Data for analysis:
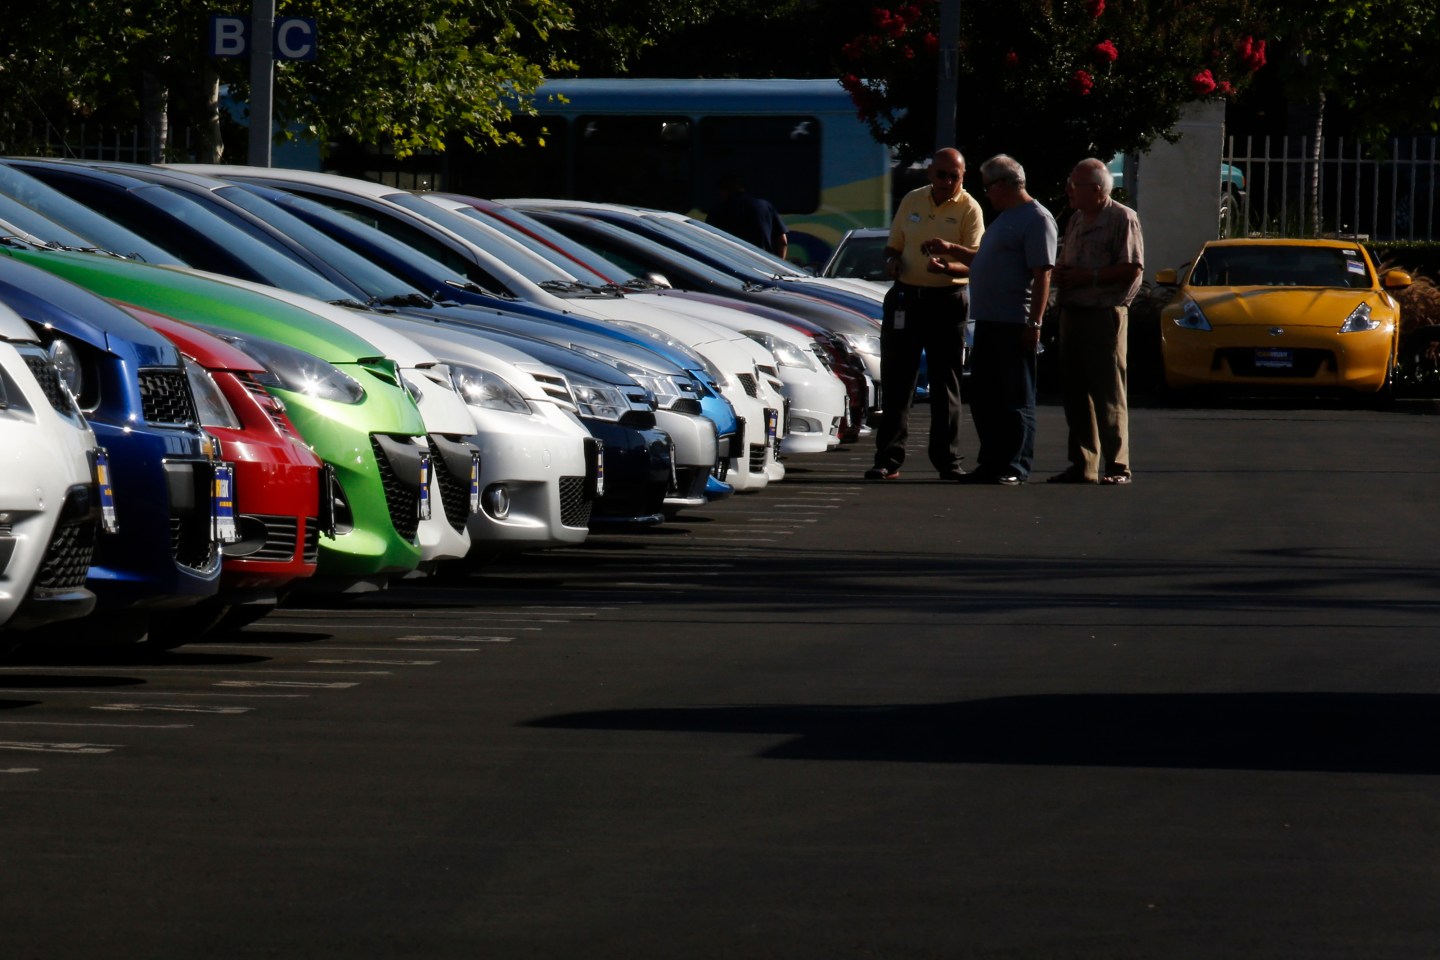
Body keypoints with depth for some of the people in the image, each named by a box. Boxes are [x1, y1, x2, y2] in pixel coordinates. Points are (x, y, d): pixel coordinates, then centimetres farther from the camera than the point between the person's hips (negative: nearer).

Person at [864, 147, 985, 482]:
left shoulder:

---

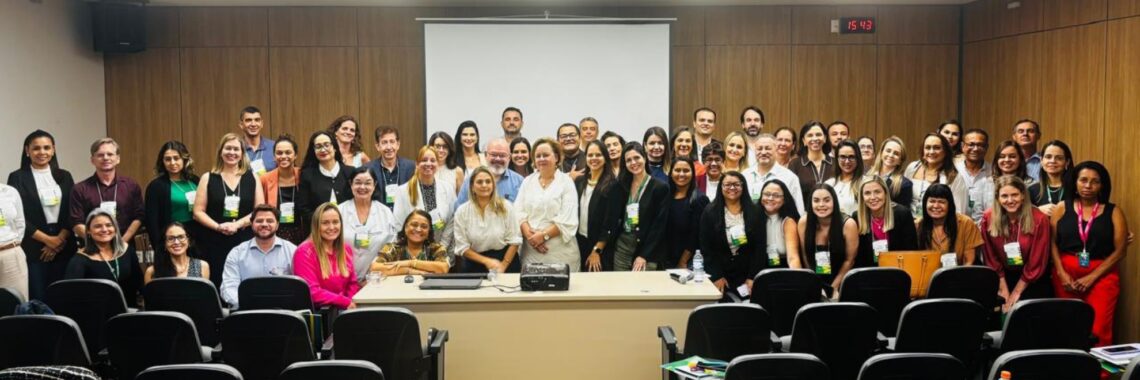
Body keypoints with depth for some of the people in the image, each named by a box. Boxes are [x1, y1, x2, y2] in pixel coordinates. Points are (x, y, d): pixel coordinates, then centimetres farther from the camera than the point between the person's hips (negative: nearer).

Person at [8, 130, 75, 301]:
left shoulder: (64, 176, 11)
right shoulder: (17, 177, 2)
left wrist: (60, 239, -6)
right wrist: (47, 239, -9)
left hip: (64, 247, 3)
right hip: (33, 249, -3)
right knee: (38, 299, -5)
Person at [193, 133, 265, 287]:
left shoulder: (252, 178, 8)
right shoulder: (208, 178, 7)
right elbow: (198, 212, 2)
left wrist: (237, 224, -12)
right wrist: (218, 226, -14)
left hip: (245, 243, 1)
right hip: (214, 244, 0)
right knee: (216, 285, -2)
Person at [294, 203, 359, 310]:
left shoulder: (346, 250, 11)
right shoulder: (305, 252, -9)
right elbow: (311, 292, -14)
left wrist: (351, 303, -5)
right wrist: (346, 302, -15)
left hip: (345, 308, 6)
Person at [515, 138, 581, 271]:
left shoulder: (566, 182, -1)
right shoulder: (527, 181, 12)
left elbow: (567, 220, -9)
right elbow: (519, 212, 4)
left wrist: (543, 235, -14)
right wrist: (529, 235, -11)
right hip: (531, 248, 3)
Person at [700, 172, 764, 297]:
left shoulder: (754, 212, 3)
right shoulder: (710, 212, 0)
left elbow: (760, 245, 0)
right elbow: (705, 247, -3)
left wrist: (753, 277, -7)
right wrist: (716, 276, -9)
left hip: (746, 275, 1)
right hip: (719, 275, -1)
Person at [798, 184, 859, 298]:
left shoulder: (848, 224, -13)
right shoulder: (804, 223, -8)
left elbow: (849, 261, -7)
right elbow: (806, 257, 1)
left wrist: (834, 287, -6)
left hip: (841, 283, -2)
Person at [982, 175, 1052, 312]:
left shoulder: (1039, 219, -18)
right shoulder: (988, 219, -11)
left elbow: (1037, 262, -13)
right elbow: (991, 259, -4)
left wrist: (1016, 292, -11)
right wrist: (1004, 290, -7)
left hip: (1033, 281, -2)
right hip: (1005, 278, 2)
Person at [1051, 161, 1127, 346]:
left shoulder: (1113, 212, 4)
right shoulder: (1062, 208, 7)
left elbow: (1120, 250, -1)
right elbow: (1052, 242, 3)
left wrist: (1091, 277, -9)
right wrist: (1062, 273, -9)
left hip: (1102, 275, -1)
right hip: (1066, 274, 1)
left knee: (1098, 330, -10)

Your assignment: Look above for the line with "right shoulder: (1062, 208, 7)" and the line with "left knee: (1098, 330, -10)". Write out those two lines and all the lines between them, exactly, and no others.

Solution to the problem:
right shoulder: (1062, 208, 7)
left elbow: (1120, 250, -1)
right elbow: (1052, 242, 3)
left wrist: (1091, 277, -9)
right wrist: (1062, 273, -9)
left hip: (1102, 275, -1)
right hip: (1066, 274, 1)
left knee: (1098, 330, -10)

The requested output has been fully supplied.